My Sig was Edited ... Cant say Friggin LOL .... 

Sub sailor is a DOLT !


----------



## choppercity47 (Jul 30, 2007)

They deleted my cool endorsement signature and info. I hate the new forum. So slow and confusing. We will have to get it back to the old way........most of you guys don't post at all on there but im xTBNJx.

Lets send some emails and see if we get out forum back.............It took me 10 mins to submit a post. I advertised Micro, CG, and FlatsClass sites to see if we can acquire new members . 








PS........Email sent to blair wickstrom......he claimed responsiblity and left his contact info so I emailed him my concern. 

[email protected]dasportsman.com


----------



## noeettica (Sep 23, 2007)

Here is a Qoute from one of thier "regular" Posters [smiley=1-lmao.gif]

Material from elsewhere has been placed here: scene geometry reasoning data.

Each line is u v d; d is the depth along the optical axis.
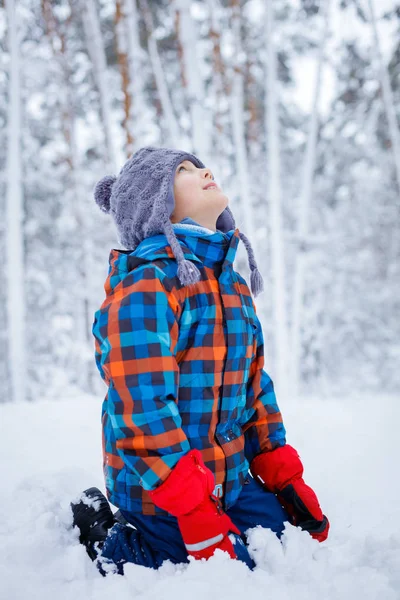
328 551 1.27
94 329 1.27
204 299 1.30
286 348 10.11
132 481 1.25
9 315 9.02
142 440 1.13
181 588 1.06
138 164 1.47
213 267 1.38
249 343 1.42
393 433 3.54
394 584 1.18
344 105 13.70
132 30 9.51
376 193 14.18
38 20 10.30
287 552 1.23
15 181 9.28
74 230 11.98
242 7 11.93
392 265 14.48
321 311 14.42
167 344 1.19
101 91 11.16
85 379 11.71
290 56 12.46
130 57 9.44
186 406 1.25
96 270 11.23
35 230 13.04
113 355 1.17
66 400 5.73
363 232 14.16
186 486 1.10
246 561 1.19
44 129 12.52
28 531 1.36
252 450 1.51
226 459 1.28
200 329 1.28
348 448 3.08
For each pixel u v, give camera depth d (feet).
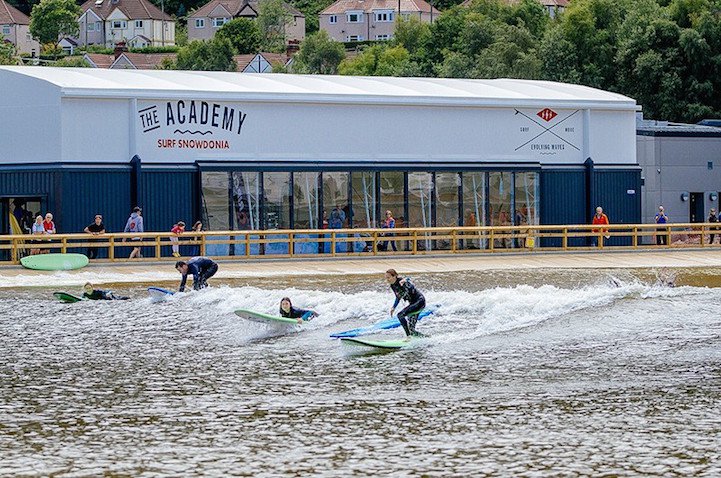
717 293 271.49
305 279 290.76
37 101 332.39
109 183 332.80
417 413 174.09
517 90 398.01
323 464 150.61
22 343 223.51
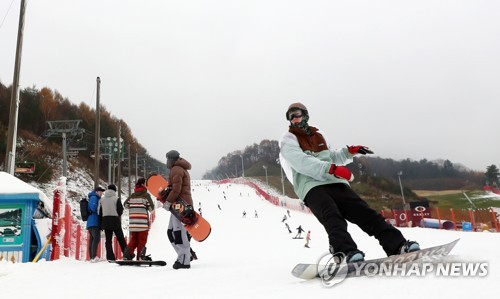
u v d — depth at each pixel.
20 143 54.56
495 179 146.38
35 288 3.26
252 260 5.54
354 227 19.17
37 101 68.00
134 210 6.35
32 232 7.86
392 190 120.25
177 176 4.79
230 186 89.38
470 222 25.77
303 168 2.67
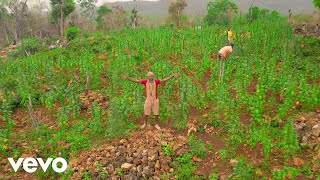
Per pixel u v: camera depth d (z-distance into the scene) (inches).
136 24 1437.0
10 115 501.7
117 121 404.2
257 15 1112.8
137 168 336.8
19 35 1592.0
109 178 334.6
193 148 358.0
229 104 433.1
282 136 362.6
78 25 1790.1
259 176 310.7
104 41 885.8
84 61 673.0
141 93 502.6
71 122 460.8
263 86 460.1
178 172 330.6
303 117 387.9
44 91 561.6
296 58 600.7
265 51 633.6
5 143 416.2
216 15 1219.2
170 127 416.2
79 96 516.7
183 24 1304.1
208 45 726.5
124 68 609.9
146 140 376.8
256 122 400.5
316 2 752.3
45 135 434.6
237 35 783.1
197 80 557.9
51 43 1188.5
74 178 338.6
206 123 411.2
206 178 322.0
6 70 719.7
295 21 1123.9
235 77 529.3
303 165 318.3
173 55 702.5
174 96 500.1
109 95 520.7
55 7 1690.5
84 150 386.9
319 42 729.6
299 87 443.8
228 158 344.5
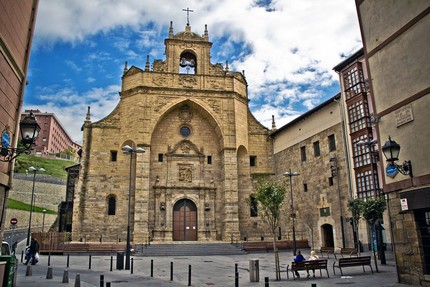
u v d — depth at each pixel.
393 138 16.25
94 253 33.84
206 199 44.12
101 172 42.22
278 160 45.72
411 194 15.00
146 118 43.03
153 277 20.16
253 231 44.00
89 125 43.53
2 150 11.48
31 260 26.67
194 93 45.47
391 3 16.64
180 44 47.81
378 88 17.33
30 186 79.12
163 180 43.88
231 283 18.05
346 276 19.02
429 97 14.52
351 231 31.52
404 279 15.43
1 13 10.99
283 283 17.34
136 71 45.09
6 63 11.77
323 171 36.09
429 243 14.57
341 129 33.53
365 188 29.80
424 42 14.83
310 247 37.34
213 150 46.28
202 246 36.78
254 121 48.41
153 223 42.16
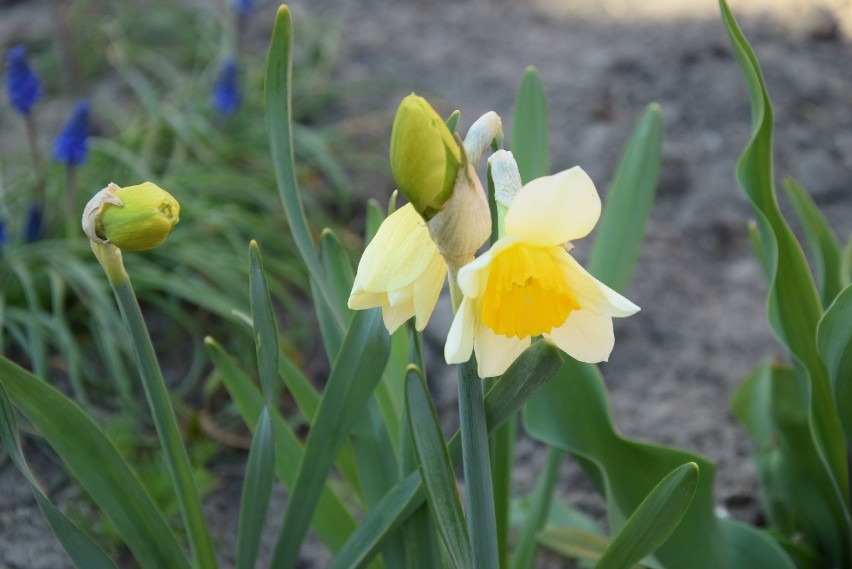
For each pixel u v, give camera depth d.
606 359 0.61
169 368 1.23
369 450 0.77
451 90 1.71
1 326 1.13
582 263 1.38
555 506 1.01
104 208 0.63
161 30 1.85
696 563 0.78
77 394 1.09
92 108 1.64
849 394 0.76
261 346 0.69
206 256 1.28
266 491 0.73
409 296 0.60
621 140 1.58
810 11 1.84
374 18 1.95
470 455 0.64
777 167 1.54
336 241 0.76
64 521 0.70
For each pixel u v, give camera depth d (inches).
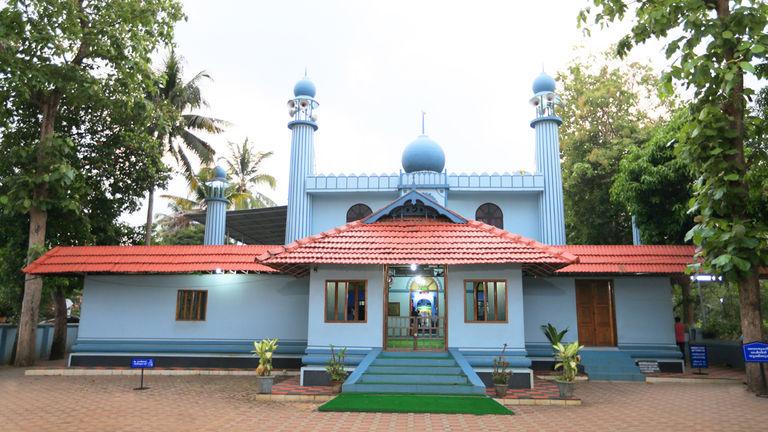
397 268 643.5
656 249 594.6
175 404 402.0
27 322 657.6
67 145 648.4
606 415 356.2
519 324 483.5
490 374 472.7
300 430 308.2
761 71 415.5
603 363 558.3
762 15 362.0
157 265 598.9
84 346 613.0
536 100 881.5
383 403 383.6
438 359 469.7
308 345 491.5
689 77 382.3
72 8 610.9
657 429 310.0
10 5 577.0
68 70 622.5
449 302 494.9
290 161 872.3
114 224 788.0
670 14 382.3
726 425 317.7
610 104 1004.6
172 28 693.3
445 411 359.6
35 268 596.7
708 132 385.7
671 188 621.0
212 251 621.9
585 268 567.8
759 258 384.5
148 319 621.0
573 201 971.9
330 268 502.6
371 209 852.6
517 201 852.0
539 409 380.8
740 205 398.9
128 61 642.2
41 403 404.8
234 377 569.9
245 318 618.2
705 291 870.4
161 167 784.9
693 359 557.6
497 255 474.9
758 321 410.9
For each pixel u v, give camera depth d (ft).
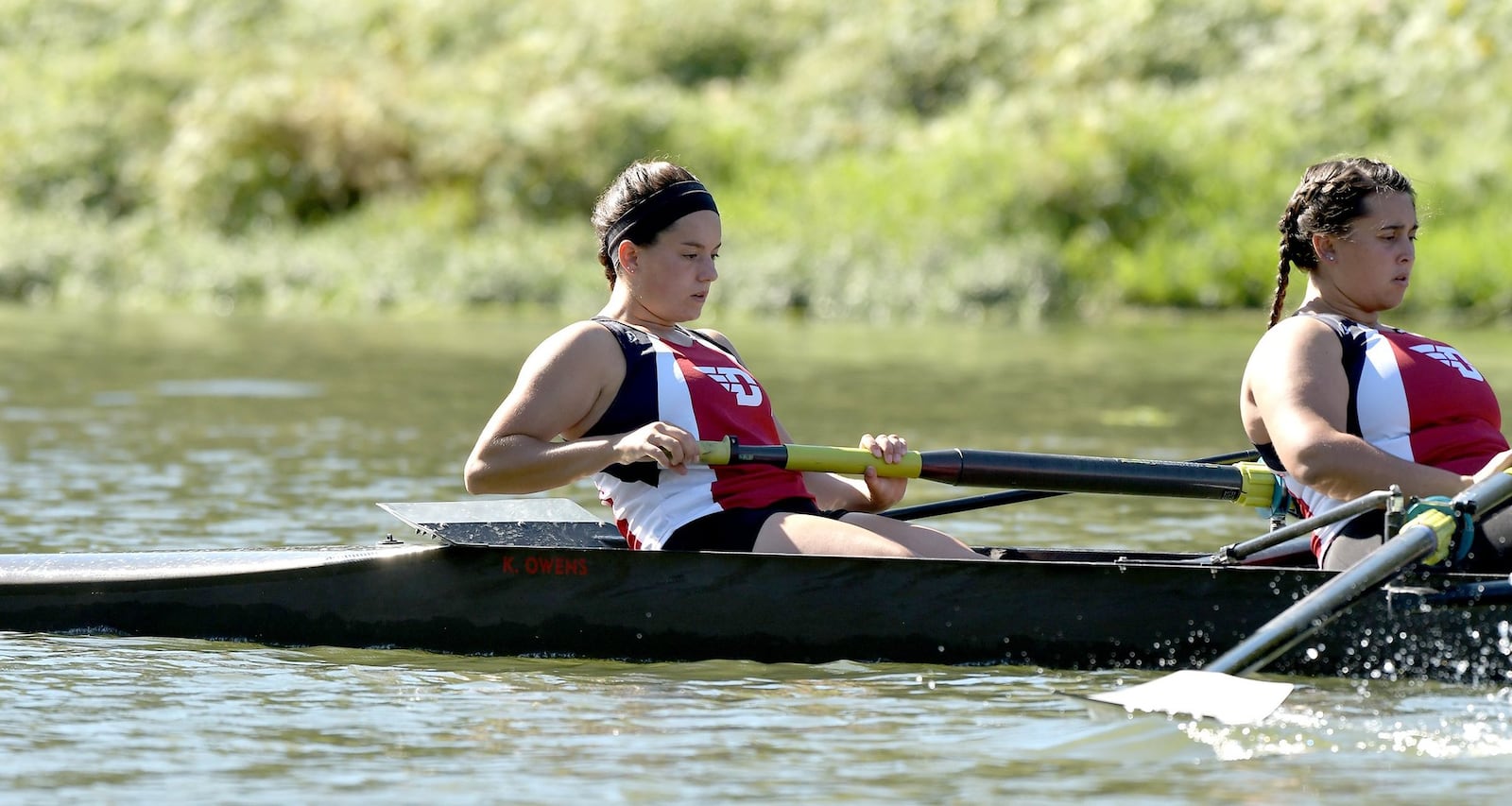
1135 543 71.36
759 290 257.14
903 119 321.93
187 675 48.93
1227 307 252.62
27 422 110.73
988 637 50.11
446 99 341.62
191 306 265.75
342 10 403.54
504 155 315.58
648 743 42.24
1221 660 44.91
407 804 37.52
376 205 310.86
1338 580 45.09
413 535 71.00
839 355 174.09
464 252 277.85
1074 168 271.49
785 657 50.42
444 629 52.11
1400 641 48.21
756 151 315.78
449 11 396.98
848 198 286.66
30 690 46.88
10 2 408.67
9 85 355.15
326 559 52.90
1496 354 174.91
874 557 50.01
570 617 51.31
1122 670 49.65
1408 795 38.50
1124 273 255.70
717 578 50.37
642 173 51.44
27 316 230.68
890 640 50.29
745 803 37.73
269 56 367.66
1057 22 336.29
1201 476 53.72
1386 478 47.60
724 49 369.09
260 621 53.36
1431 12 299.58
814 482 55.77
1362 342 49.62
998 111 307.17
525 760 40.78
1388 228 49.80
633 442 47.83
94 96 344.69
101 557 55.83
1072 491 53.31
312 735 42.75
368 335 200.85
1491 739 42.83
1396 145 268.62
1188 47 314.76
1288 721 44.34
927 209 277.64
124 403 123.24
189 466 91.97
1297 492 52.80
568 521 58.75
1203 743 42.42
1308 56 301.84
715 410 50.75
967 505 62.23
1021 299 250.78
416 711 45.16
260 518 75.05
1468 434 49.67
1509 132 263.29
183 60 355.36
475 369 156.87
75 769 39.81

"ya know how you watch a movie, for instance, where a bunch of people are stranded in a really bad situation. That one guy stands up and proudly proclaims "It's not that bad! We can scrape wood together, kill some animals, skin em, make our own clothes, and tell ghost stories!" "We can make the best of it!" Then they all get pissed off and jump up, pin the guy to a tree and cut his throat out so they don't have to listen to his falsely upbeat jibber jabber."


----------



## HialeahAngler (Dec 18, 2008)

It's effin BS. they don't realize that their traffic is down because many people are tired of being alienated from their site, while others are free to have diarrhea of the mouth. instead of judging everyone alike, they use personal issues to stick people, and treat the suck-ups well. I'm going to have to say that this change will break the camel's back. That and the fact that their mag is as slim as a menu at your local chinese restaurant. 

many of you see what goes on over there. racism is ok, bashing is ok, and death is ok. 

I was once banned because I replied to a topic about girlfriends/wives going out to clubs with their friends. All i said was, "if your woman goes to clubs without you, she may be a trick." BAM, FSeric banned me. now you tell me that's fair. I'm done supporting FS. Let's grow the reports section here. Micro-Reports lol.


----------



## mark_gardner (Mar 18, 2009)

I was once banned because I replied to a topic about girlfriends/wives going out to clubs with their friends. All i said was, "if your woman goes to clubs without you, she may be a trick." BAM, FSeric banned me. now you tell me that's fair. I'm done supporting FS. Let's grow the reports section here. Micro-Reports lol.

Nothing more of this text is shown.